Es mi opinión y la he avanzado en el pleno del Parlamento Europeo, los responsables públicos debemos dar ejemplo en las redes sociales. Cuanto mayor es el poder, más responsable debe ser el uso de la argumentación en las redes, evitando discursos vacíos que solo llevan hostilidad ideológica deshumanizadora. Creo que hacen falta códigos éticos para el uso de las redes sociales por parte de los responsables públicos.
La reorganización de un ecosistema informativo sano también necesita de unos medios de comunicación independientes, plurales y viables, objetivos que hoy por hoy son cada vez más difíciles. Por eso es inevitable que tengamos que pensar en el modelo de negocio de nuestros medios, en cómo poder ayudarles a ejercer su derecho a la información libremente, bajo el gran paraguas de la propia conciencia democrática.

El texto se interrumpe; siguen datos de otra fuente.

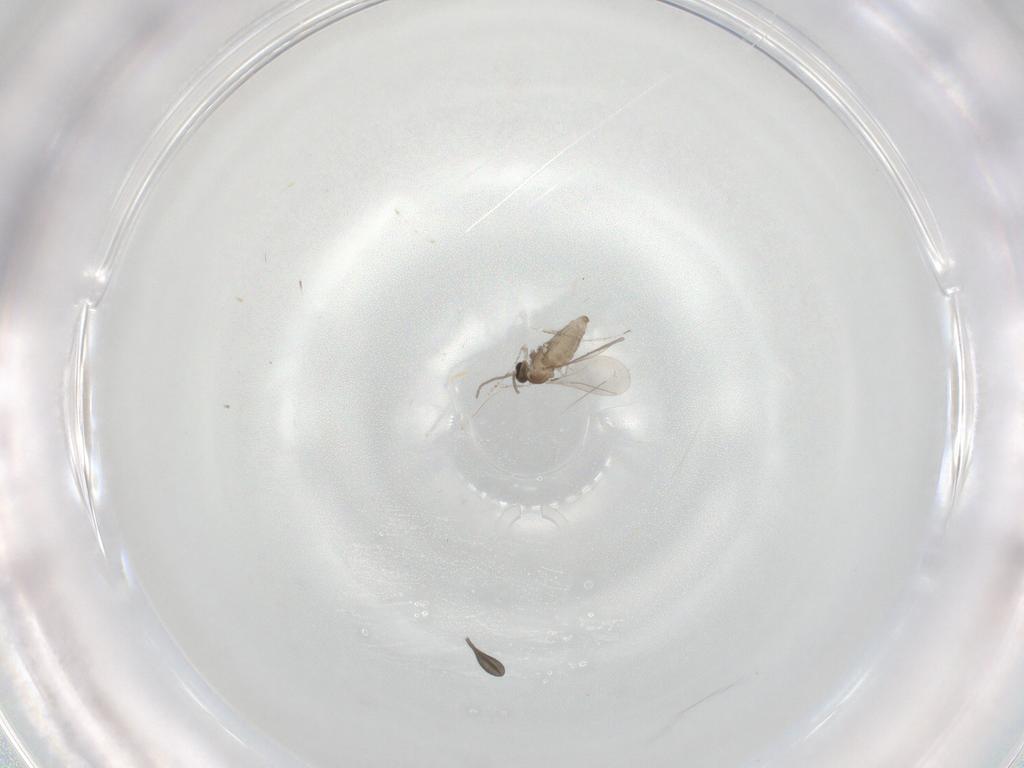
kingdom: Animalia
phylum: Arthropoda
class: Insecta
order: Diptera
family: Cecidomyiidae
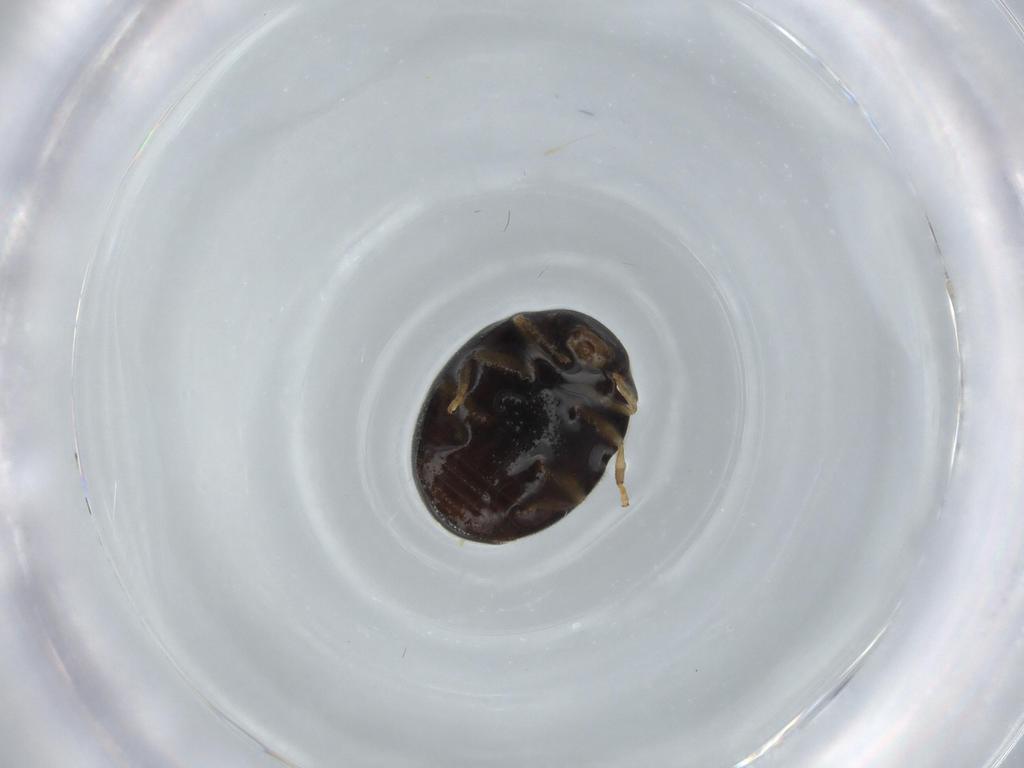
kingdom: Animalia
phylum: Arthropoda
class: Insecta
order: Coleoptera
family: Coccinellidae
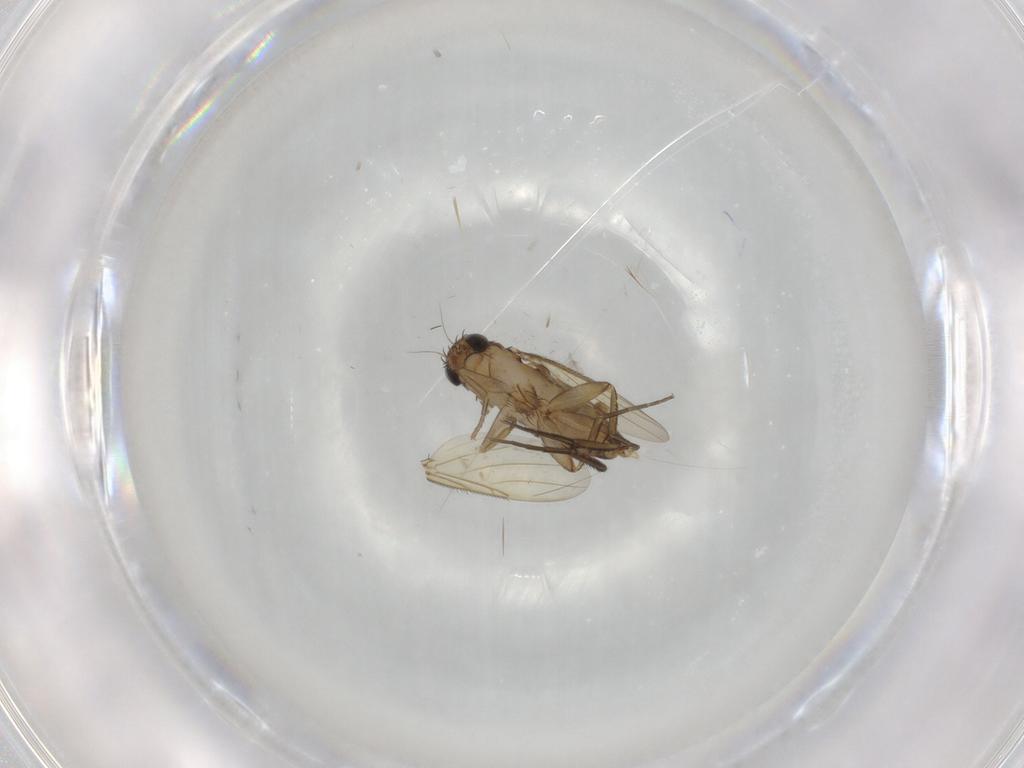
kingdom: Animalia
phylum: Arthropoda
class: Insecta
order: Diptera
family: Phoridae
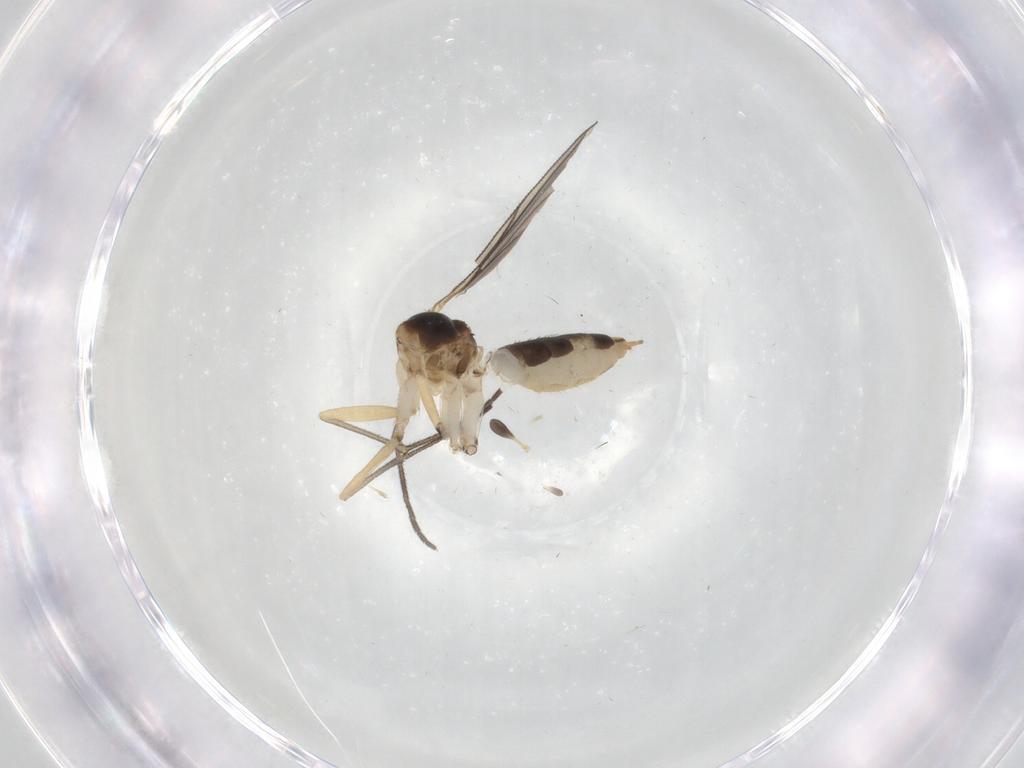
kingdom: Animalia
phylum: Arthropoda
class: Insecta
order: Diptera
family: Sciaridae
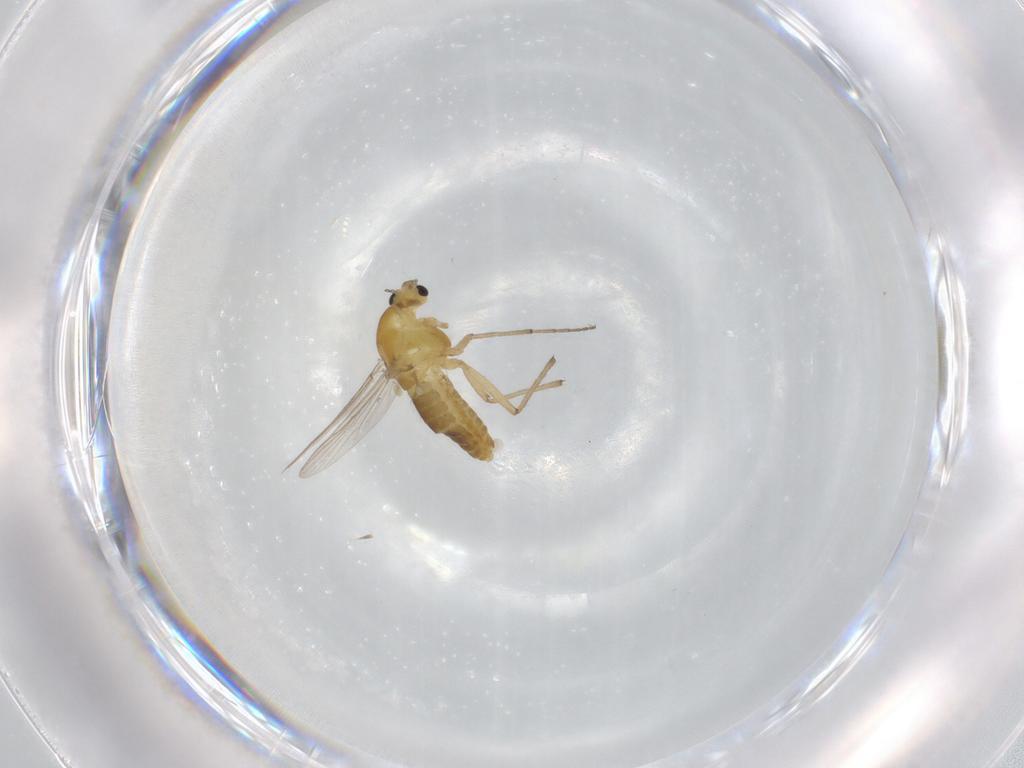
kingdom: Animalia
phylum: Arthropoda
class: Insecta
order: Diptera
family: Chironomidae
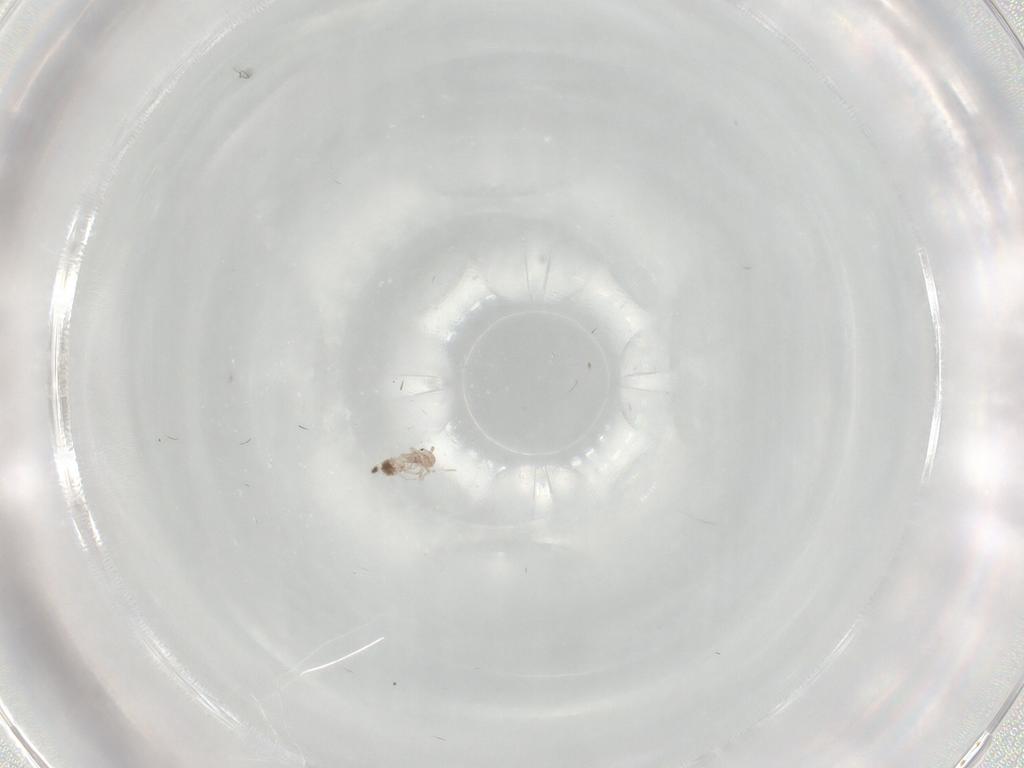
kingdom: Animalia
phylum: Arthropoda
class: Insecta
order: Psocodea
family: Lepidopsocidae
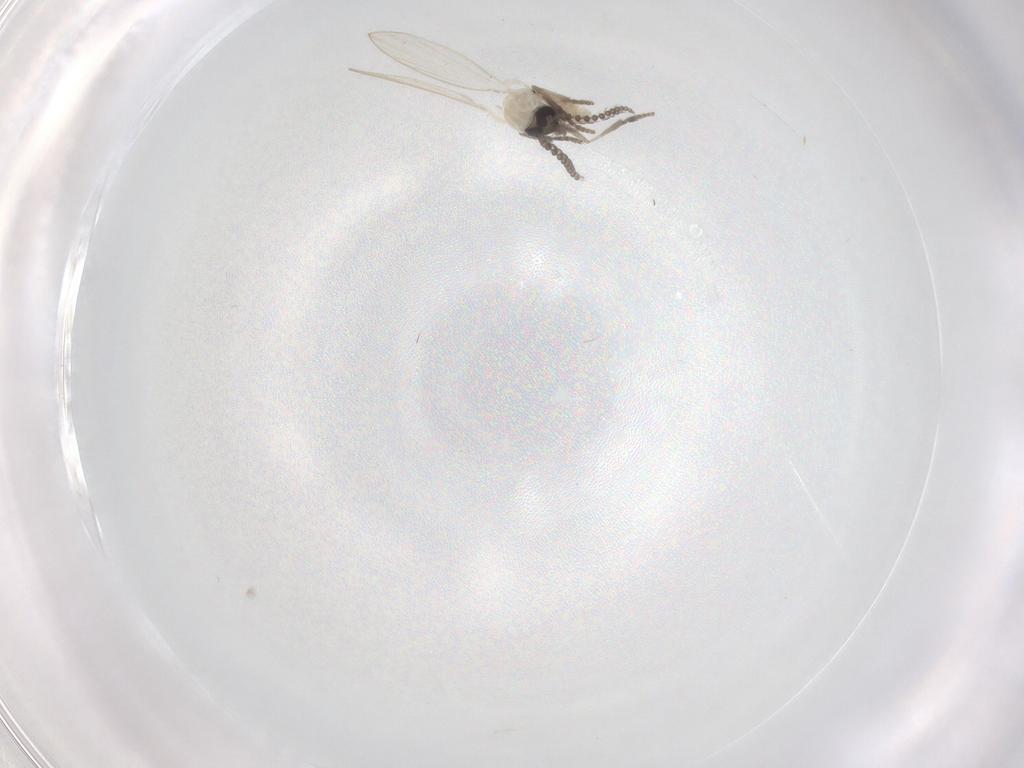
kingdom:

Esto que sigue solo es aparentemente coyuntural. Bajo la pandemia los poderes públicos han restringido a los medios de comunicación acceder a los hospitales o las residencias, aunque fuera con todas las precauciones sanitarias. Es una limitación inaceptable. Bajo la pandemia Reporteros Sin Fronteras ha debido denunciar obstáculos prácticamente insalvables para el acceso a las imágenes de los inmigrantes, especialmente en Canarias. Los medios de comunicación deben poder acceder a la información, aunque sea dolorosa. Otra cosa puede tapar o maquillar la realidad y crear en nuestros ciudadanos la sensación de vivir en un gran tongo.
Somos ciudadanos, no vasallos, pero para ejercer como ciudadanos, bien lo indicó Condorcet tras la revolución francesa, hacía falta alfabetización. Pues bien, para seguir siendo ciudadanos en el siglo XXI es precisa la alfabetización digital y humanística. Nada menos que para preservar desde dentro nuestras democracias y seguir siendo ciudadanos libres.